"Productivity isn't everything, but in the long run it is almost everything." If Paul Krugman's famous saying is right, the UK economy is in trouble because today's figures show that total hours worked rose by 1.1% in the last three months, which implies that output per hour is falling, and is well below its pre-recession peak. And Duncan thinks Krugman is right:
Unless we see a pick-up in productivity growth soon then the UK risks much slower growth, and lower living standards, in the future.
But could it be that they are both wrong, and that stagnant productivity and decent output growth are compatible for at least a few more years?
To see my point, consider the standard story about why productivity matters. This says that if there's no productivity growth, output growth requires more employment and this higher demand for labour will raise wage growth. This will lead either to higher price inflation and hence higher interest rates or to a profit squeeze. Either higher rates or a profit squeeze would reduce firms' motives to expand and so kill off growth. Sustainable output growth thus requires productivity growth.
But there's something wrong with this story. As Jon Philpott points out, wage inflation has so far not risen at all in response to falling unemployment. There are several reasons why this might be, which might continue to hold down wages:
- Unemployment is higher than the jobless count suggests, implying that there's much more pent-up supply of labour. If we add to the unemployment count the inactive wanting work and part-timers wanting full-time work, there are still over six million people unemployed or under-employed.
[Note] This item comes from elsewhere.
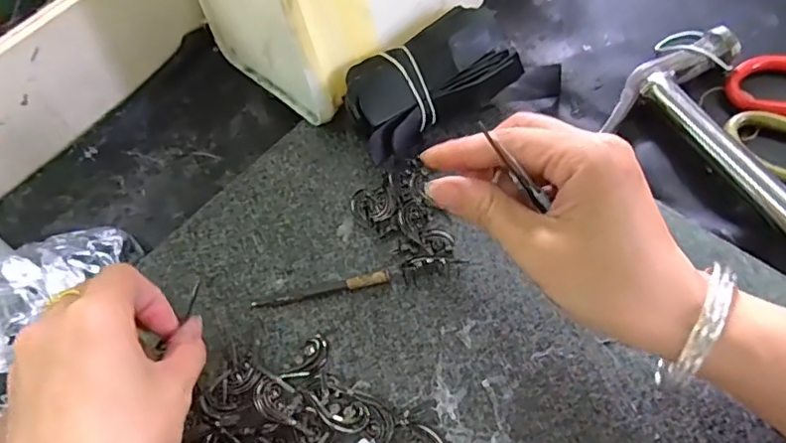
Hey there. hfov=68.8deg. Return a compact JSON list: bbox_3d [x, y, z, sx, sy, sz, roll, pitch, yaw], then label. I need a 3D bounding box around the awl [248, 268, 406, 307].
[{"bbox_3d":[-0.039,0.039,0.335,0.087,0.009,0.010,-14,60,-3],"label":"awl"}]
And even if employment grows by 2% a year for the next five years, there'd still be three million jobless on this measure.
- Memories of the great recession will have a scarring effect, by making workers scared to push for higher wages.
- The mass supply of labour from the far east will continue to hold wages down (pdf).
- Pay restraint and job losses in the public sector - the OBR foresees general government employment falling by over 500,000 in the next four years - will hold down private sector wage growth.
If these factors continue, we could see more of what we've had recently - GDP growth plus jobs growth without much inflation and hence no need for higher interest rates.
This need not imply a squeeze on profits. Wage growth of one per cent and zero productivity growth implies unit wage costs of one per cent. Barring adverse commodity price shocks, this is consistent with stable profit margins at low inflation. And with output growth raising the output-capital ratio, this gives room for profit rates to grow, thus maintaining or even increasing firms's motives to invest.
Granted, this story implies a fall in real wages for those in work. But this is offset by rising incomes as other move into work. In the year to Q3, real disposable incomes rose despite falling real wages, in part because of rising employment.
There is, of course, a lot that could go wrong with this scenario, and I'm not sure I believe it myself - though you shouldn't give a damn what I believe.But there's one thing that lends it a little credence.It's that some research has found that the link between output growth and productivity growth even over longish periods isn't as strong as you might think.
So, perhaps we should consider the possibility that we'll see continued stagnant productivity and output growth for a few more years. This would imply that the wage squeeze will continue even as unemployment falls.